In recent decades, a person’s gait has developed into a reliable behavioral biometric trait. It has the benefit of being trackable at a distance and is nearly impossible to impersonate. Gait recognition relies on different modalities (sensor- and vision-based), which noticeably boosts the success and accuracy of the model. All in all, these recognition systems today involve a significant scope of research, and the interest in studying this method of authentication keeps increasing.
5. Hand vein capturing. Not only biometric fingerprinting but also palm or finger vein capturing is popular nowadays, especially in banking and financial applications. These systems look under the person’s skin, so to speak, and use infrared scanners for vein matching. Oxygen-poor blood in veins absorbs more infrared light than surrounding tissue so that vein patterns can be matched.

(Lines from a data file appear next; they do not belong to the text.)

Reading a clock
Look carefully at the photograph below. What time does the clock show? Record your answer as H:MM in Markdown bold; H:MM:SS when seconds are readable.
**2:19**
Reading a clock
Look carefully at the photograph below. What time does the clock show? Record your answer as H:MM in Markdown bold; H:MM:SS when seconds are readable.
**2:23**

Hand veins are privacy-focused biometrics. Unlike fingerprints, vein geometry is nearly impossible to mock, and it cannot be stolen. Besides, it is one hundred percent contactless. Using a non-contact burst of infrared light, the technology maps internal vein structure, so there is no need to touch any sensors. For these and some more reasons, the vein biometrics market is forecast to generate over $1B annually by 2029, led by banking, financial services, and insurance.

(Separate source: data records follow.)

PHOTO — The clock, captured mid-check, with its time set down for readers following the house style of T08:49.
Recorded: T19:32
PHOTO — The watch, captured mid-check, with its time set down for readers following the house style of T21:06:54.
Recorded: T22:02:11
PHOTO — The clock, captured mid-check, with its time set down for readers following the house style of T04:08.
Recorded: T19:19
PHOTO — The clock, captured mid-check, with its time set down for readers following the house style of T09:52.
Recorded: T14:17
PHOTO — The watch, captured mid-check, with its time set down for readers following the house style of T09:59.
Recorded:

6. Voice recognition. Voice ID can be a new security enhancement that makes it easier, faster, and safer to verify your identity. Checking voice biometrics can effectively serve as a second layer of the two- or multi-factor authentication. Today’s smartphones are generally suitable for recording a person’s voice for security-check. It can be, for example, a text-dependent algorithm that will use different phrases for user enrollment and recognition. Another method is to request a user to come up with a set of unique phrases and ask them to say one of those phrases out loud for their identity verification.
Each user has to be able to train the in-built voice recognition system by making several records of the same phrase. Then, the system’s recognition ability will improve, and it will be able to work for people in face masks or even biosafety suits.

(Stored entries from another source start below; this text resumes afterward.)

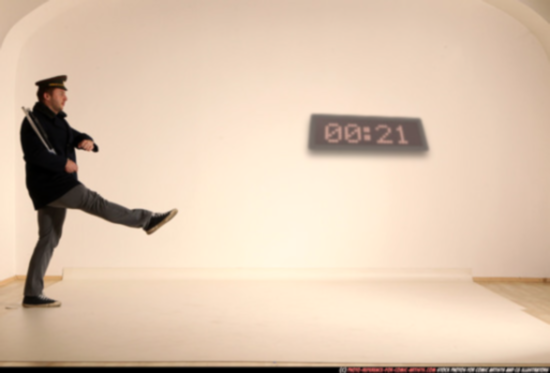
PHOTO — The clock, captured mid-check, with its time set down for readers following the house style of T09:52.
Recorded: T00:21
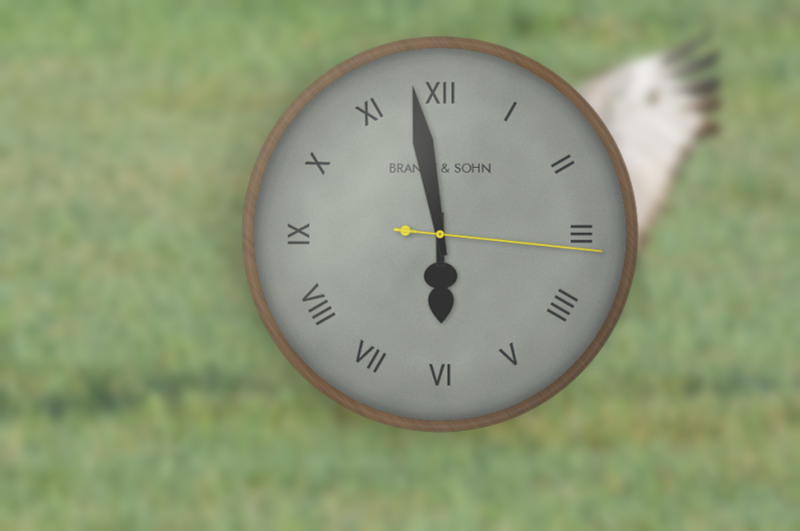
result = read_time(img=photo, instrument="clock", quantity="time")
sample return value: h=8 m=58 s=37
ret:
h=5 m=58 s=16
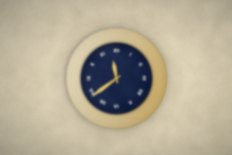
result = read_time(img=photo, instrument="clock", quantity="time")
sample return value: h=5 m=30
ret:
h=11 m=39
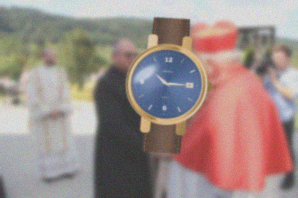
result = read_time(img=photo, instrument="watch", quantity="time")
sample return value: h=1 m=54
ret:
h=10 m=15
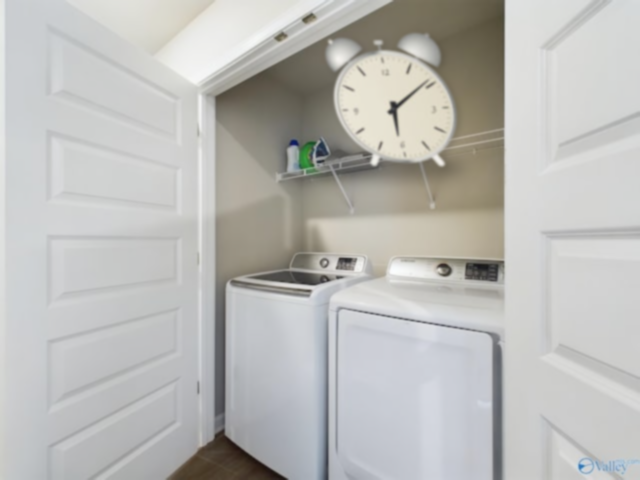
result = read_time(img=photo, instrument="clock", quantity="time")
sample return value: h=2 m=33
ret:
h=6 m=9
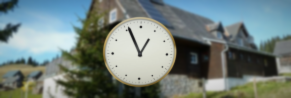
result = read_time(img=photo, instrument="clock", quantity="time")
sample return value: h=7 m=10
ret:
h=12 m=56
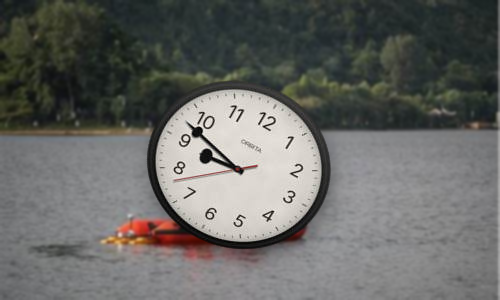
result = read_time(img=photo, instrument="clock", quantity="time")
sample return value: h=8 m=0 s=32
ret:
h=8 m=47 s=38
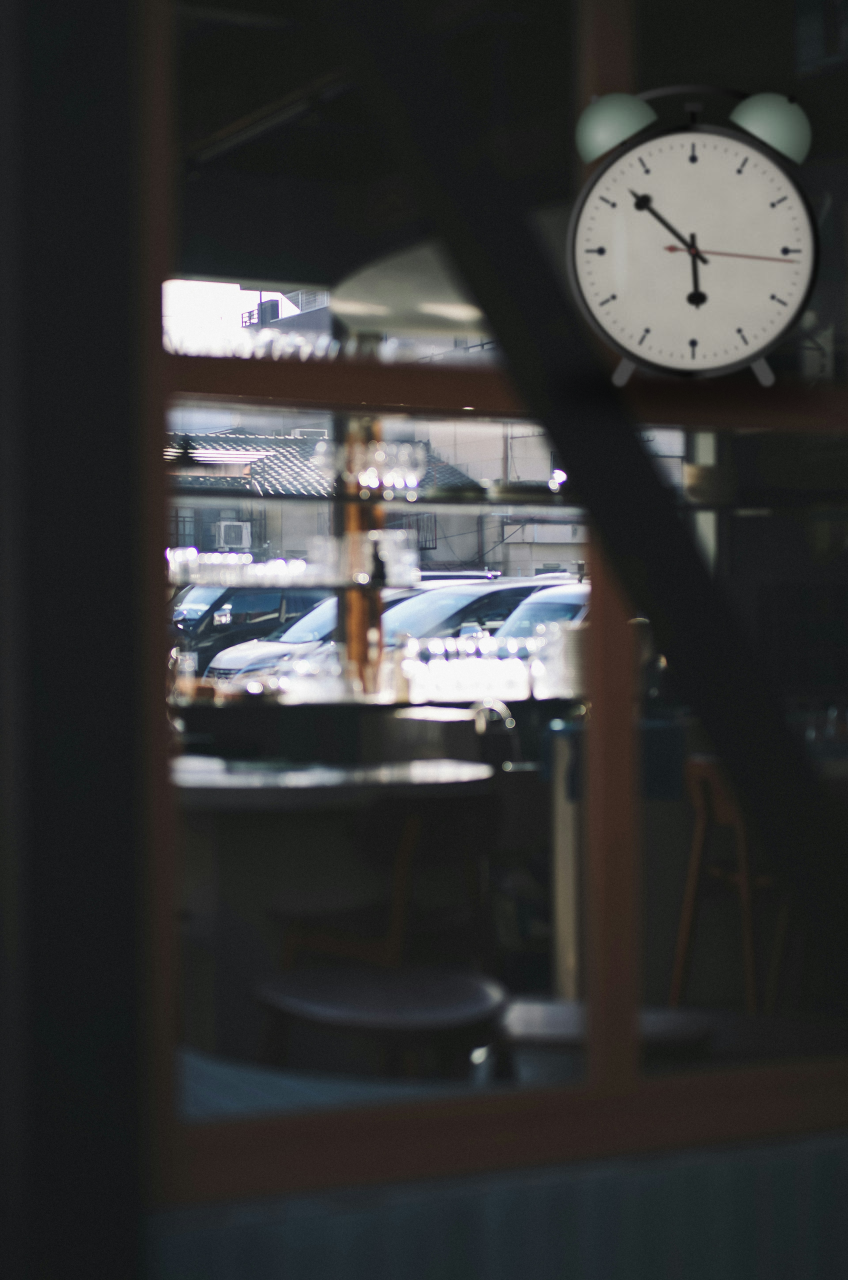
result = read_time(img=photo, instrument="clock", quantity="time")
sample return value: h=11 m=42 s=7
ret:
h=5 m=52 s=16
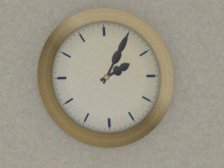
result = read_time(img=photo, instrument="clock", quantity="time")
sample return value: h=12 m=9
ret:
h=2 m=5
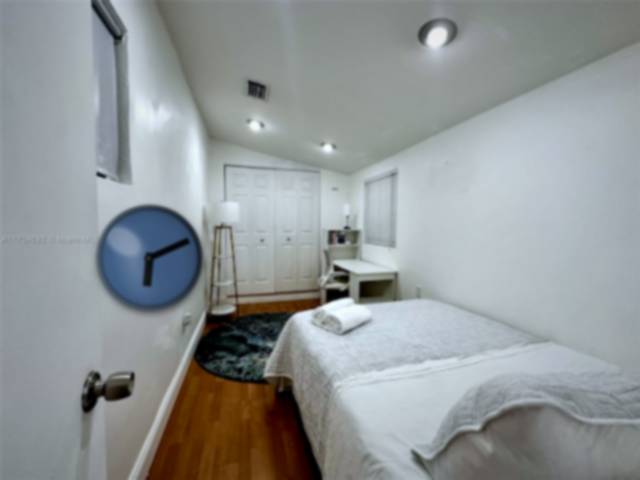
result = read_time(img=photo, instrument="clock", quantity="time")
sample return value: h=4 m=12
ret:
h=6 m=11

Non-contact biometric identification systems will witness a broader use in the nearest future. And the diversity of biometrical data that can be used for identification purposes promises much more convenient and secure experiences for users.
In this regard, many can wonder if the convenience outweighs the potential risks. Researchers are already working on so-called cancelable biometrics that will allow handling the issue of hacked biometrical data, which, unlike passwords, cannot be changed. Here the biometric data is encrypted before it’s stored. In a nutshell, this means that not one’s actual face is stored but a digitally altered version. If anyone hacks the system, one can delete their data and create a new biometric password.
Conclusion
Contactless biometric verification that enables user authorization without a human touching any machine sensors is a hot topic. Moreover, behavioral security technology and multi-factor authentication relying on non-contact biometrics are far more secure than the methods that we are used to. They have become a big point of attention to researchers in recent decades, and the interest continues to increase in light of recent events. This means there is a probability that contactless biometric systems will grow even more elaborate, and powered by better sensors, they will provide safer applications.
So, there is a lot to look out for to be in sync about the latest trends and developments in biometrics authentication technology. And we believe it will always be important for software providers to ensure convenience and security to people in the most up-to-date way.